Records for the task:
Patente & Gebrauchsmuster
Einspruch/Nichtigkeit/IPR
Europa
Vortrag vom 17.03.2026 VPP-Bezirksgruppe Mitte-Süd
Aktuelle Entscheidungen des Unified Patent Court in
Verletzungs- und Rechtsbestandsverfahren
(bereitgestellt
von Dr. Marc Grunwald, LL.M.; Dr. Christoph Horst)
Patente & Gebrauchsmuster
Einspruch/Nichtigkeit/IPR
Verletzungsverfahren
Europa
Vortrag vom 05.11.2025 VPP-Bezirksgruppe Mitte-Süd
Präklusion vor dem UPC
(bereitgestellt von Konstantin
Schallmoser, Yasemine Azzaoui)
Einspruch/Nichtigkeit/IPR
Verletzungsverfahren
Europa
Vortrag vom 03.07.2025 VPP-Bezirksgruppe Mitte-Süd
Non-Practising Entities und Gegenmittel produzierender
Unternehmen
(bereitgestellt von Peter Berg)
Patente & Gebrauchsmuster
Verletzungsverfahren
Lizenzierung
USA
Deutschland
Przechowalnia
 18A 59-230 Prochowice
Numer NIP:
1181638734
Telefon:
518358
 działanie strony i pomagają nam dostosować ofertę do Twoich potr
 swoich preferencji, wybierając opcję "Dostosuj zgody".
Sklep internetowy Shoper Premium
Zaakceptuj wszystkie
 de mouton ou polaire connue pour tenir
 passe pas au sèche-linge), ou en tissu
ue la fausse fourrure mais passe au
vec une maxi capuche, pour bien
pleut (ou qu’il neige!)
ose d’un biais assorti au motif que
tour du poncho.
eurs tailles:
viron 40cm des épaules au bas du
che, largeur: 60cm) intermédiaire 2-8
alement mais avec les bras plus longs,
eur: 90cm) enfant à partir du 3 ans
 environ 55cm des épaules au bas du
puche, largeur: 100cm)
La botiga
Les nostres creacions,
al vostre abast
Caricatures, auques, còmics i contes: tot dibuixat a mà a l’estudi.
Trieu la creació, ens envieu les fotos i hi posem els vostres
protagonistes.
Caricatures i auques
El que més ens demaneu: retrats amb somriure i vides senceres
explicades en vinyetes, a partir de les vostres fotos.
...
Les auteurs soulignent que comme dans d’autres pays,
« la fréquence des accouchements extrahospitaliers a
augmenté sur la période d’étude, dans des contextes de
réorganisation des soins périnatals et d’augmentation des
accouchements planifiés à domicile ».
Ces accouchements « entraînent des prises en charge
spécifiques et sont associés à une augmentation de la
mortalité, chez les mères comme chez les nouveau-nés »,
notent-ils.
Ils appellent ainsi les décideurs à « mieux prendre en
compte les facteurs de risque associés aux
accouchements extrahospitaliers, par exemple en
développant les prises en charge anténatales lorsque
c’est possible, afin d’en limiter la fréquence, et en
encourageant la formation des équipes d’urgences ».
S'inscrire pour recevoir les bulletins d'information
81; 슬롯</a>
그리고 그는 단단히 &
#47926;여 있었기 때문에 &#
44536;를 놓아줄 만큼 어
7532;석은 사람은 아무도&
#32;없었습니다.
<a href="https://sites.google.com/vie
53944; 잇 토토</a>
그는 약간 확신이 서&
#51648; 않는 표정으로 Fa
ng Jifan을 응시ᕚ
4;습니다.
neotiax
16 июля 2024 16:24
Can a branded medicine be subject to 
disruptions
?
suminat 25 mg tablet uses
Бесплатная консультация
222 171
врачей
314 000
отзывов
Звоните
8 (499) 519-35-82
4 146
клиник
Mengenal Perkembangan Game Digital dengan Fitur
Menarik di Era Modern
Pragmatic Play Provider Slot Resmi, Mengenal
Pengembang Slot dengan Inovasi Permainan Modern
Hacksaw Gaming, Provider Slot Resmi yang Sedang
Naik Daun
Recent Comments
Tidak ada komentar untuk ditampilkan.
==
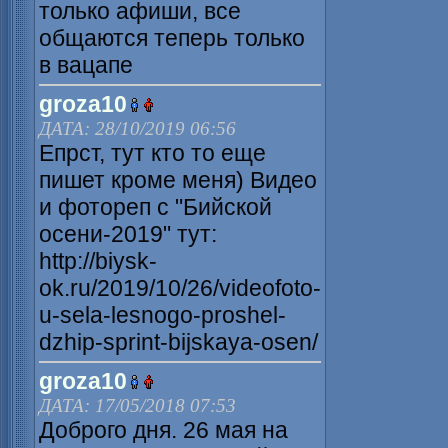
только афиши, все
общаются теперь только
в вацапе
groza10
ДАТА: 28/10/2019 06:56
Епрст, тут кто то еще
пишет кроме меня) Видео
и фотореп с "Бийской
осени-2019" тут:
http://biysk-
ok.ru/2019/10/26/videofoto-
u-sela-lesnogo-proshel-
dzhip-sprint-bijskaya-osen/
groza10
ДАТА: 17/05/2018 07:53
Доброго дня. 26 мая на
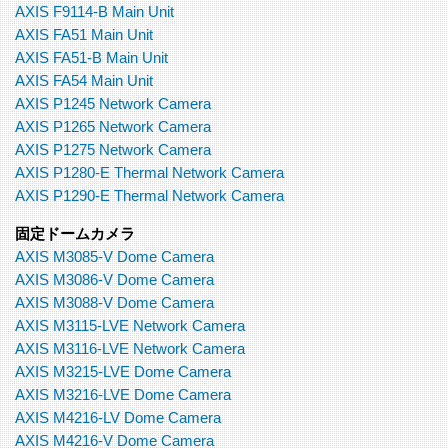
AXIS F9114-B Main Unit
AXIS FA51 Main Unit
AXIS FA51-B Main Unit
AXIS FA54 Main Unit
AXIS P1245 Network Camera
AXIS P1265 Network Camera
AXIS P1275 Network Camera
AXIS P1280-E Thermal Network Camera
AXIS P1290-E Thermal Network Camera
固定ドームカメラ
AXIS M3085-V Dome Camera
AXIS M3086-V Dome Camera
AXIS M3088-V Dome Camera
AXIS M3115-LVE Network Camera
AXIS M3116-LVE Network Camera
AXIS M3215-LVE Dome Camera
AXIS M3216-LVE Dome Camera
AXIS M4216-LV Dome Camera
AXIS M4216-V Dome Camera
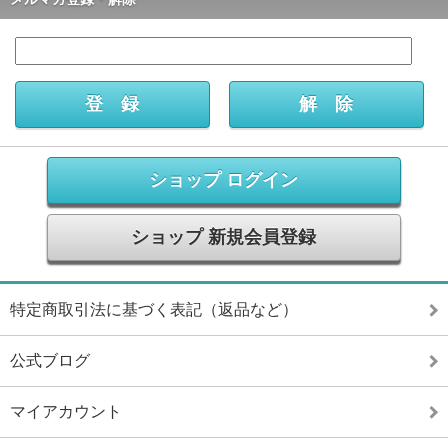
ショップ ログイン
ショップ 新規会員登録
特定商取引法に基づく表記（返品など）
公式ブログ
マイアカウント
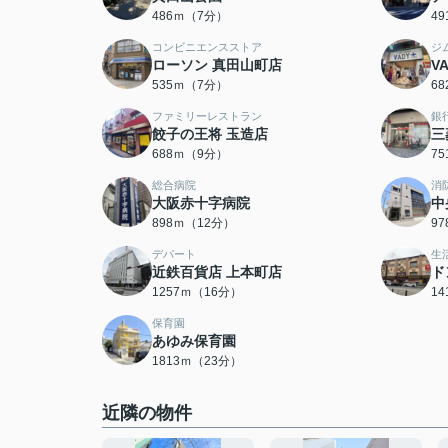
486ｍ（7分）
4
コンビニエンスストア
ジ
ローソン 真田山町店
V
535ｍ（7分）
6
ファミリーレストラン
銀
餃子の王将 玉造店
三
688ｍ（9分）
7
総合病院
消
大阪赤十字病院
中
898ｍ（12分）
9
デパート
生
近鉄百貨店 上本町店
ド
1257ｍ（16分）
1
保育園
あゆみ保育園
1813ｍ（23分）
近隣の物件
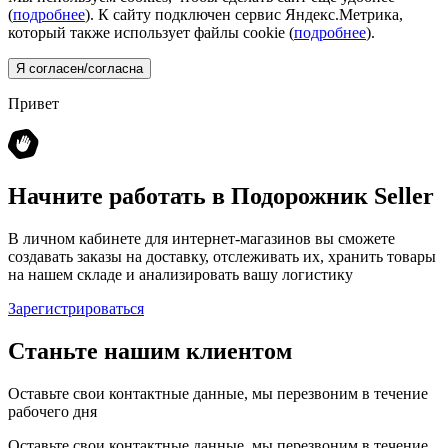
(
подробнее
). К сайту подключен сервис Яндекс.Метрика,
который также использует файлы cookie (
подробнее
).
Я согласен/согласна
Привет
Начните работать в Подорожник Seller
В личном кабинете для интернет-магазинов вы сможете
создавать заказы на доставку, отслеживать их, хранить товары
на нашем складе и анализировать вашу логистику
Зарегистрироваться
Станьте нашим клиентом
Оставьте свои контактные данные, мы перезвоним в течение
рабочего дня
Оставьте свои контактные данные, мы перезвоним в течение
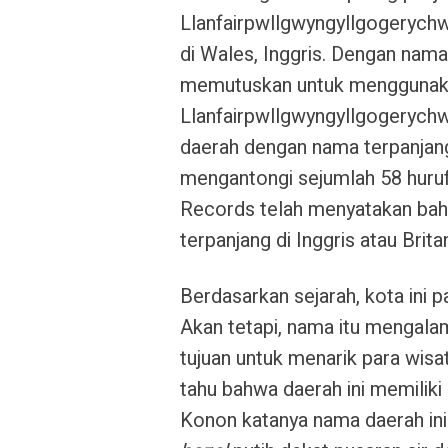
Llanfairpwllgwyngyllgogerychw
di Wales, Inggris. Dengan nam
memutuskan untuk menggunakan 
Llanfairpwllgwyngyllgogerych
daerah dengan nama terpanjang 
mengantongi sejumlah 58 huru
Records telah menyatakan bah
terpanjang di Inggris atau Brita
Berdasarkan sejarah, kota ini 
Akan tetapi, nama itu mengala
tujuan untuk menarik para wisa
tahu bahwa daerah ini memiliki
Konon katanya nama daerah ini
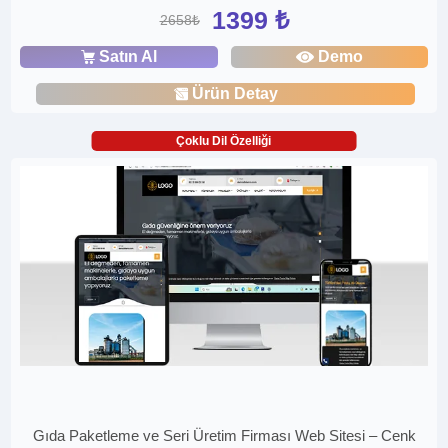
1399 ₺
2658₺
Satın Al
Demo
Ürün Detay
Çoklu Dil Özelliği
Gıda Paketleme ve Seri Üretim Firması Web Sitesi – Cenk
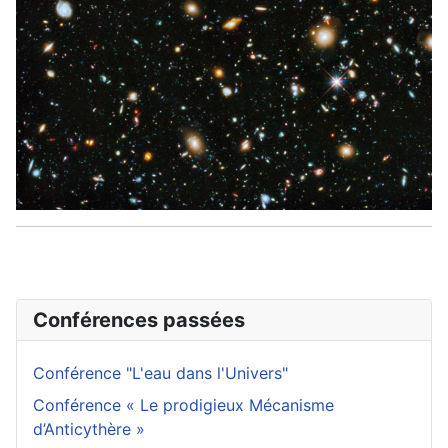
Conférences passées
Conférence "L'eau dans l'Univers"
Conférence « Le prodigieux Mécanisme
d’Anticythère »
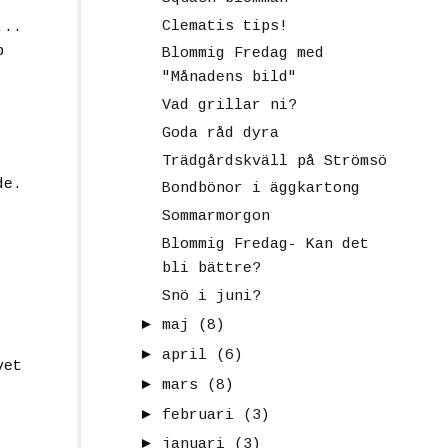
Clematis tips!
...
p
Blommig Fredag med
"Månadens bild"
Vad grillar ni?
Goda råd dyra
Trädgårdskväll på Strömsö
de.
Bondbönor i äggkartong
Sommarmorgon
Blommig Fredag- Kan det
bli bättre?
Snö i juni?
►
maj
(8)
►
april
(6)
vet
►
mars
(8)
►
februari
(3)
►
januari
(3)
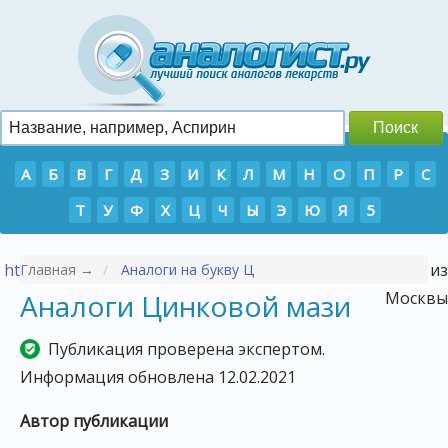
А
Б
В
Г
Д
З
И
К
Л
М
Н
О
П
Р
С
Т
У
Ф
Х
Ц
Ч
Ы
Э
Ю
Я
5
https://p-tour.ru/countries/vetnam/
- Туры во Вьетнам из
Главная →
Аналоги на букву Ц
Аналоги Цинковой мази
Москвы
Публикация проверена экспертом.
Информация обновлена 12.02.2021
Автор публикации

Work instructions: Copy out the stretch of the material above from the line containing "AXIS F9114-B Main Unit" through the line containing "AXIS M4216-LV Dome Camera", both ends included, with each character unchanged.

Completed task:
AXIS F9114-B Main Unit
AXIS FA51 Main Unit
AXIS FA51-B Main Unit
AXIS FA54 Main Unit
AXIS P1245 Network Camera
AXIS P1265 Network Camera
AXIS P1275 Network Camera
AXIS P1280-E Thermal Network Camera
AXIS P1290-E Thermal Network Camera
固定ドームカメラ
AXIS M3085-V Dome Camera
AXIS M3086-V Dome Camera
AXIS M3088-V Dome Camera
AXIS M3115-LVE Network Camera
AXIS M3116-LVE Network Camera
AXIS M3215-LVE Dome Camera
AXIS M3216-LVE Dome Camera
AXIS M4216-LV Dome Camera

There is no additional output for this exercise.